Records from a data collection:
++++++++++++++++++++

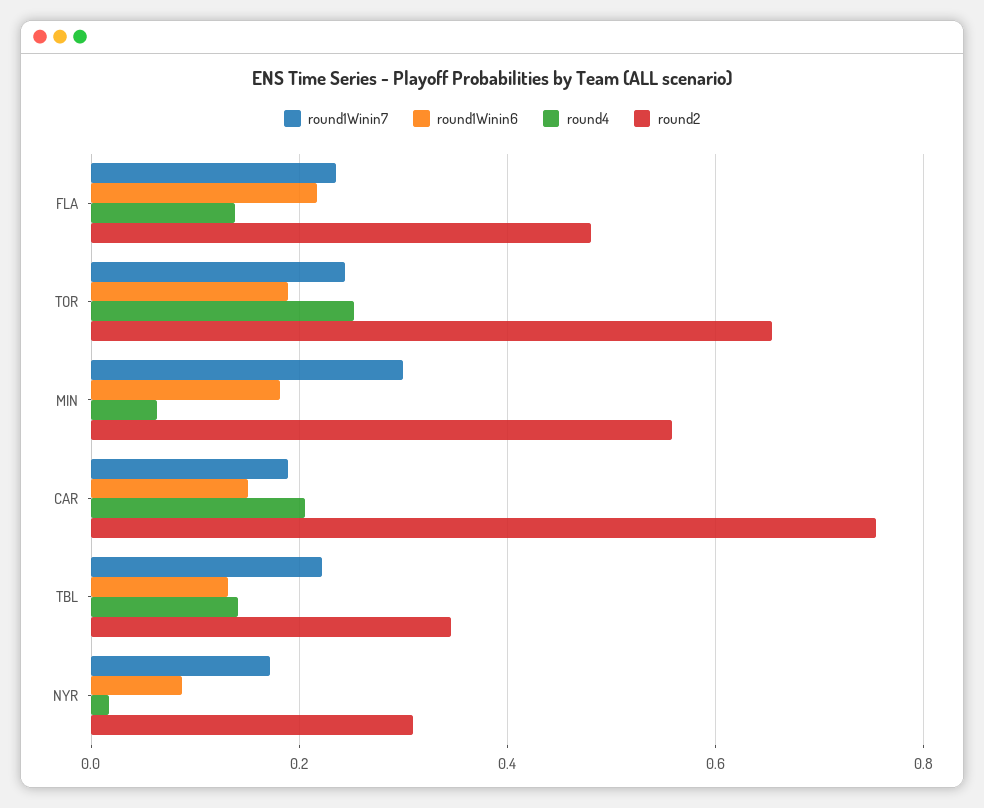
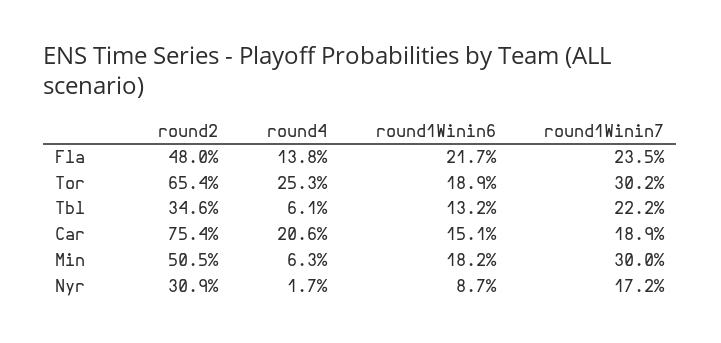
  {
    "round1Winin7": {
      "FLA": 0.235,
-     "TOR": 0.24,
+     "TOR": 0.302,
      "MIN": 0.3,
      "CAR": 0.189,
      "TBL": 0.222,
      "NYR": 0.172
    },
    "round1Winin6": {
      "FLA": 0.217,
      "TOR": 0.189,
      "MIN": 0.182,
      "CAR": 0.151,
      "TBL": 0.132,
      "NYR": 0.087
    },
    "round4": {
      "FLA": 0.138,
      "TOR": 0.253,
      "MIN": 0.063,
      "CAR": 0.206,
-     "TBL": 0.14,
+     "TBL": 0.061,
      "NYR": 0.017
    },
    "round2": {
      "FLA": 0.48,
      "TOR": 0.654,
-     "MIN": 0.56,
+     "MIN": 0.505,
      "CAR": 0.754,
      "TBL": 0.346,
      "NYR": 0.309
    }
  }

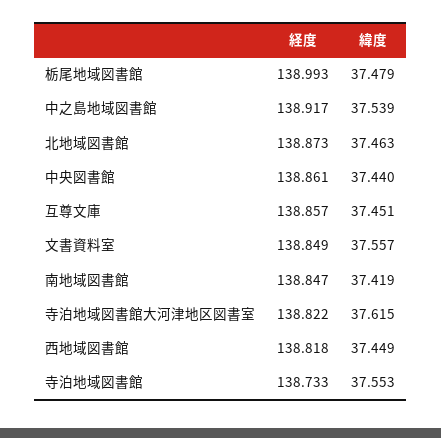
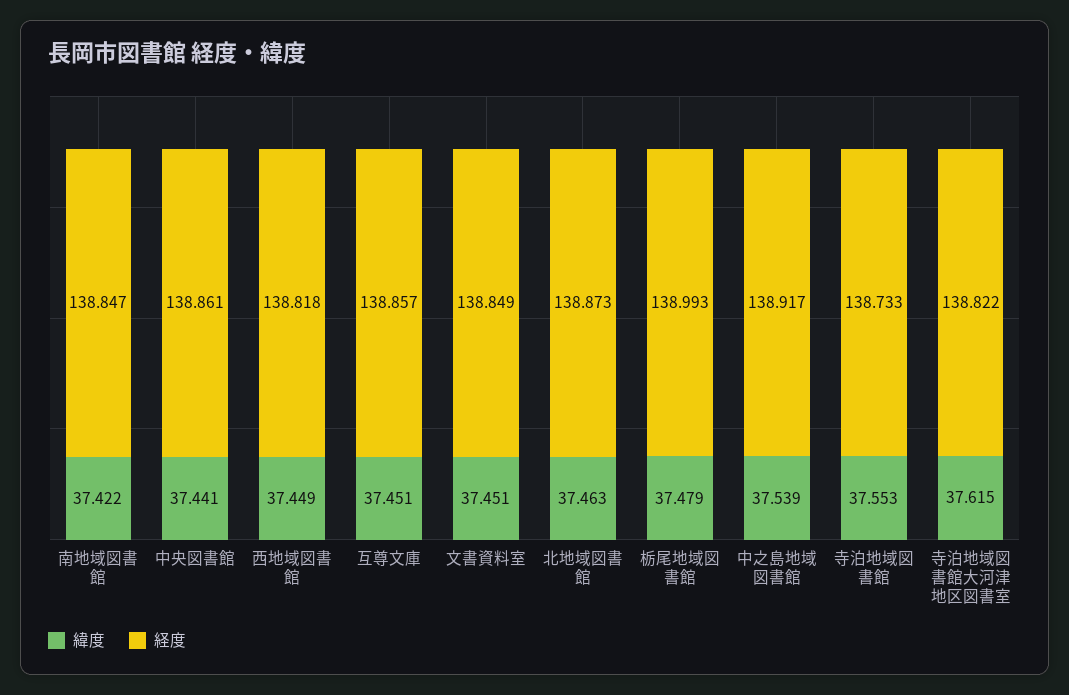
  {
    "経度": {
      "栃尾地域図書館": 138.993,
      "中之島地域図書館": 138.917,
      "北地域図書館": 138.873,
      "中央図書館": 138.861,
      "互尊文庫": 138.857,
      "文書資料室": 138.849,
      "南地域図書館": 138.847,
      "寺泊地域図書館大河津地区図書室": 138.822,
      "西地域図書館": 138.818,
      "寺泊地域図書館": 138.733
    },
    "緯度": {
      "栃尾地域図書館": 37.479,
      "中之島地域図書館": 37.539,
      "北地域図書館": 37.463,
-     "中央図書館": 37.44,
+     "中央図書館": 37.441,
      "互尊文庫": 37.451,
-     "文書資料室": 37.557,
+     "文書資料室": 37.451,
-     "南地域図書館": 37.419,
+     "南地域図書館": 37.422,
      "寺泊地域図書館大河津地区図書室": 37.615,
      "西地域図書館": 37.449,
      "寺泊地域図書館": 37.553
    }
  }

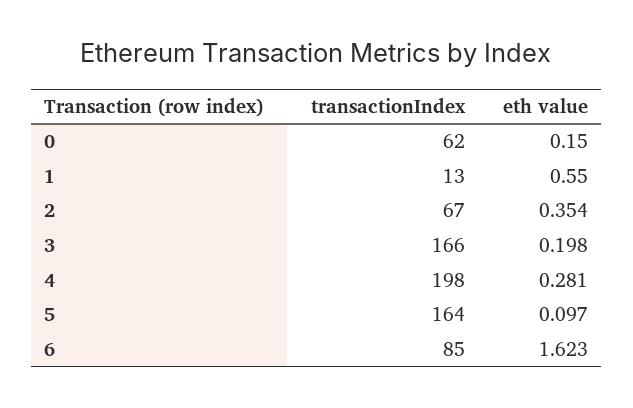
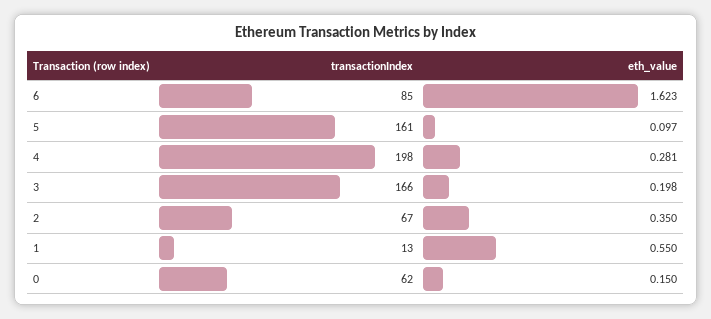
  {
    "transactionIndex": {
      "0": 62,
      "1": 13,
      "2": 67,
      "3": 166,
      "4": 198,
-     "5": 164,
+     "5": 161,
      "6": 85
    },
    "eth value": {
      "0": 0.15,
      "1": 0.55,
-     "2": 0.354,
+     "2": 0.35,
      "3": 0.198,
      "4": 0.281,
      "5": 0.097,
      "6": 1.623
    }
  }

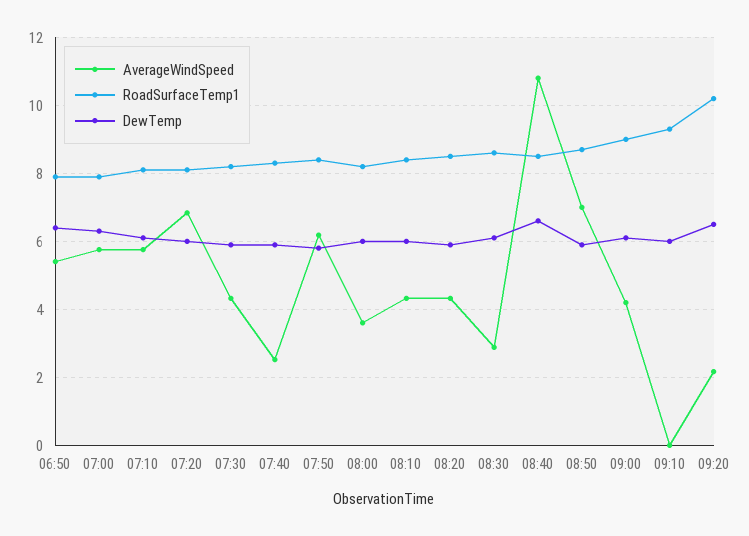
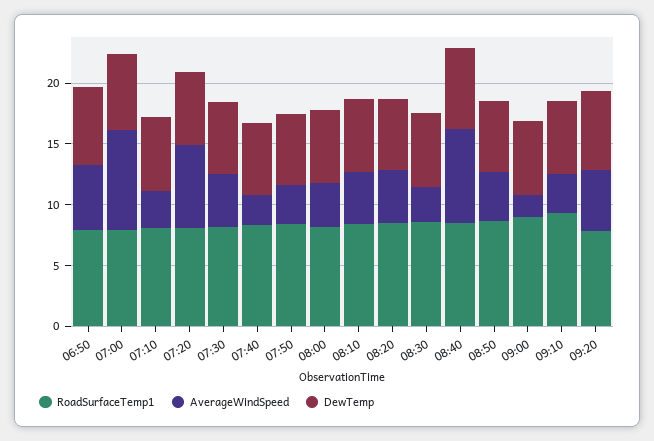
  {
    "AverageWindSpeed": {
      "06:50": 5.4,
-     "07:00": 5.8,
+     "07:00": 8,
-     "07:10": 5.8,
+     "07:10": 3,
      "07:20": 6.8,
      "07:30": 4.4,
      "07:40": 2.6,
-     "07:50": 6.2,
+     "07:50": 3,
      "08:00": 3.6,
      "08:10": 4.4,
      "08:20": 4.4,
      "08:30": 2.8,
-     "08:40": 10.8,
+     "08:40": 8,
-     "08:50": 7,
+     "08:50": 4,
-     "09:00": 4.2,
+     "09:00": 2,
-     "09:10": 0,
+     "09:10": 3,
-     "09:20": 2.2
+     "09:20": 5
    },
    "RoadSurfaceTemp1": {
      "06:50": 8,
      "07:00": 8,
      "07:10": 8.2,
      "07:20": 8.2,
      "07:30": 8.2,
      "07:40": 8.4,
      "07:50": 8.4,
      "08:00": 8.2,
      "08:10": 8.4,
      "08:20": 8.6,
      "08:30": 8.6,
      "08:40": 8.6,
      "08:50": 8.8,
      "09:00": 9,
      "09:10": 9.4,
-     "09:20": 10.2
+     "09:20": 8
    },
    "DewTemp": {
      "06:50": 6.4,
      "07:00": 6.4,
      "07:10": 6.2,
      "07:20": 6,
      "07:30": 6,
      "07:40": 6,
      "07:50": 5.8,
      "08:00": 6,
      "08:10": 6,
      "08:20": 6,
      "08:30": 6.2,
      "08:40": 6.6,
      "08:50": 6,
      "09:00": 6.2,
      "09:10": 6,
      "09:20": 6.6
    }
  }

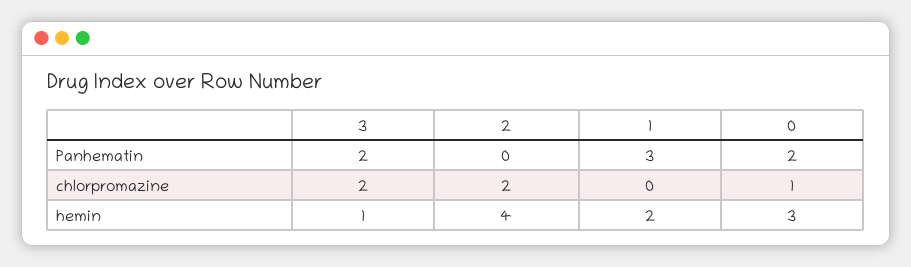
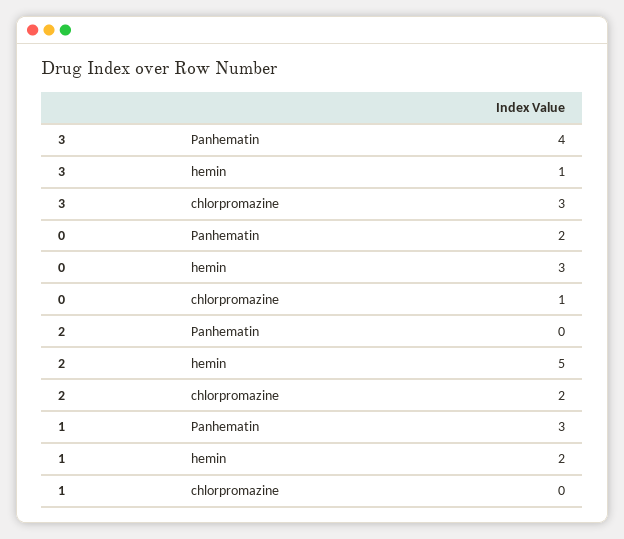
  {
    "3": {
-     "Panhematin": 2,
+     "Panhematin": 4,
-     "chlorpromazine": 2,
+     "chlorpromazine": 3,
      "hemin": 1
    },
    "2": {
      "Panhematin": 0,
      "chlorpromazine": 2,
-     "hemin": 4
+     "hemin": 5
    },
    "1": {
      "Panhematin": 3,
      "chlorpromazine": 0,
      "hemin": 2
    },
    "0": {
      "Panhematin": 2,
      "chlorpromazine": 1,
      "hemin": 3
    }
  }

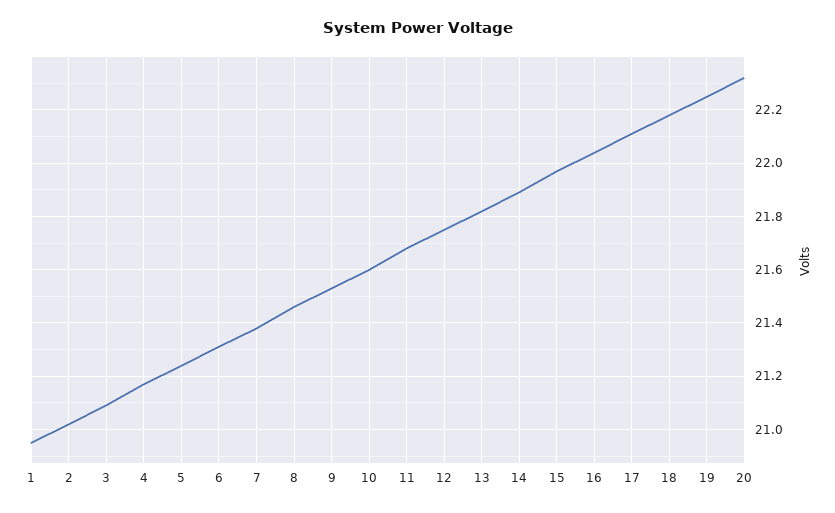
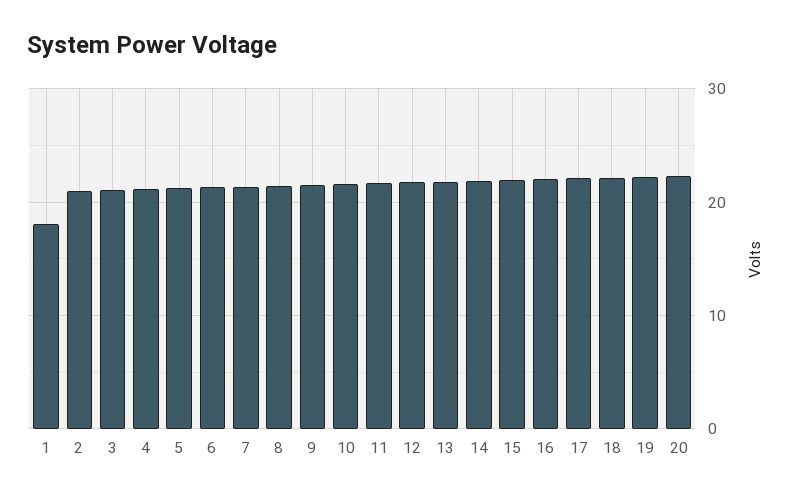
  {
-   "1": 20.95,
+   "1": 18,
    "2": 21,
    "3": 21.1,
    "4": 21.15,
    "5": 21.25,
    "6": 21.3,
    "7": 21.4,
    "8": 21.45,
    "9": 21.55,
    "10": 21.6,
    "11": 21.7,
    "12": 21.75,
    "13": 21.8,
    "14": 21.9,
    "15": 21.95,
    "16": 22.05,
    "17": 22.1,
    "18": 22.2,
    "19": 22.25,
    "20": 22.3
  }

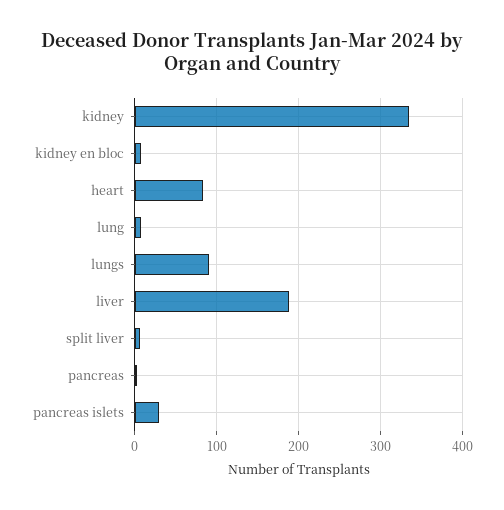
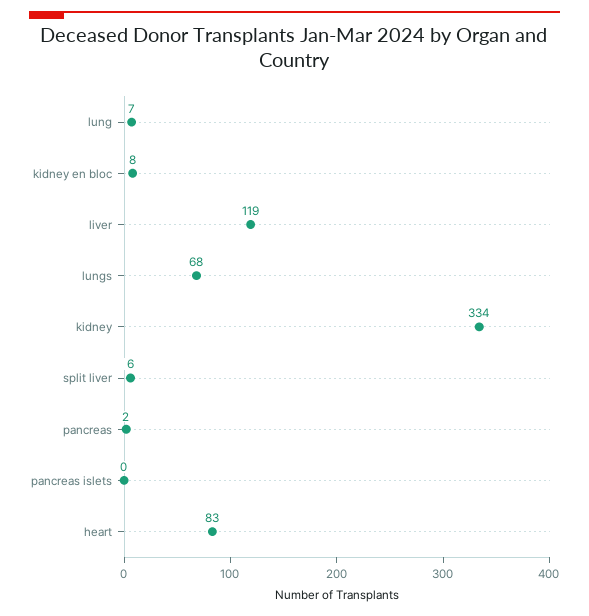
  {
    "kidney": 334,
    "kidney en bloc": 8,
    "heart": 83,
    "lung": 7,
-   "lungs": 90,
+   "lungs": 68,
-   "liver": 190,
+   "liver": 119,
    "split liver": 6,
    "pancreas": 2,
-   "pancreas islets": 30
+   "pancreas islets": 0
  }

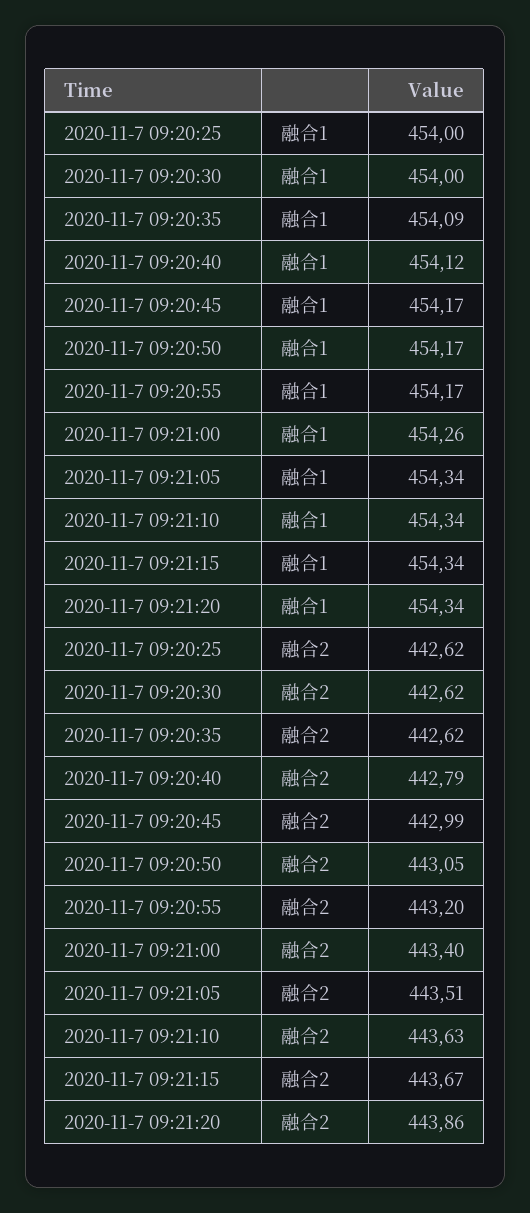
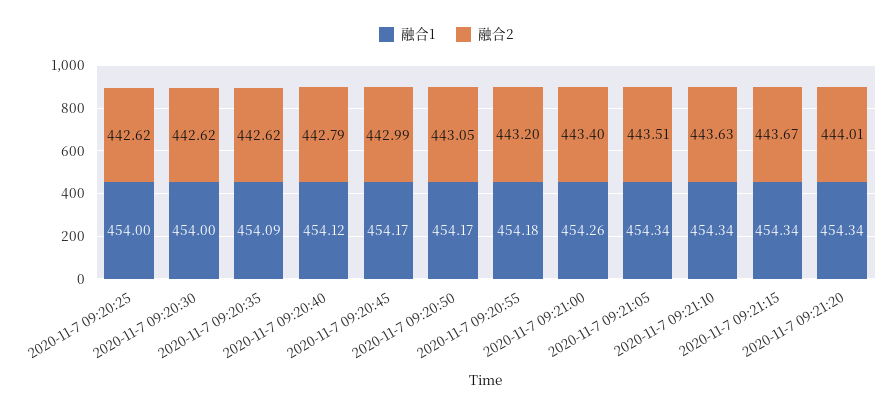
  {
    "融合1": {
      "2020-11-7 09:20:25": 454,
      "2020-11-7 09:20:30": 454,
      "2020-11-7 09:20:35": 454.09,
      "2020-11-7 09:20:40": 454.12,
      "2020-11-7 09:20:45": 454.17,
      "2020-11-7 09:20:50": 454.17,
-     "2020-11-7 09:20:55": 454.17,
+     "2020-11-7 09:20:55": 454.18,
      "2020-11-7 09:21:00": 454.26,
      "2020-11-7 09:21:05": 454.34,
      "2020-11-7 09:21:10": 454.34,
      "2020-11-7 09:21:15": 454.34,
      "2020-11-7 09:21:20": 454.34
    },
    "融合2": {
      "2020-11-7 09:20:25": 442.62,
      "2020-11-7 09:20:30": 442.62,
      "2020-11-7 09:20:35": 442.62,
      "2020-11-7 09:20:40": 442.79,
      "2020-11-7 09:20:45": 442.99,
      "2020-11-7 09:20:50": 443.05,
      "2020-11-7 09:20:55": 443.2,
      "2020-11-7 09:21:00": 443.4,
      "2020-11-7 09:21:05": 443.51,
      "2020-11-7 09:21:10": 443.63,
      "2020-11-7 09:21:15": 443.67,
-     "2020-11-7 09:21:20": 443.86
+     "2020-11-7 09:21:20": 444.01
    }
  }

++++++++++++++++++++

Copy out all lines from the records where the word "pancreas" appears.

▶ _RESULT OF THIS TASK_:
    "pancreas": 2,
-   "pancreas islets": 30
+   "pancreas islets": 0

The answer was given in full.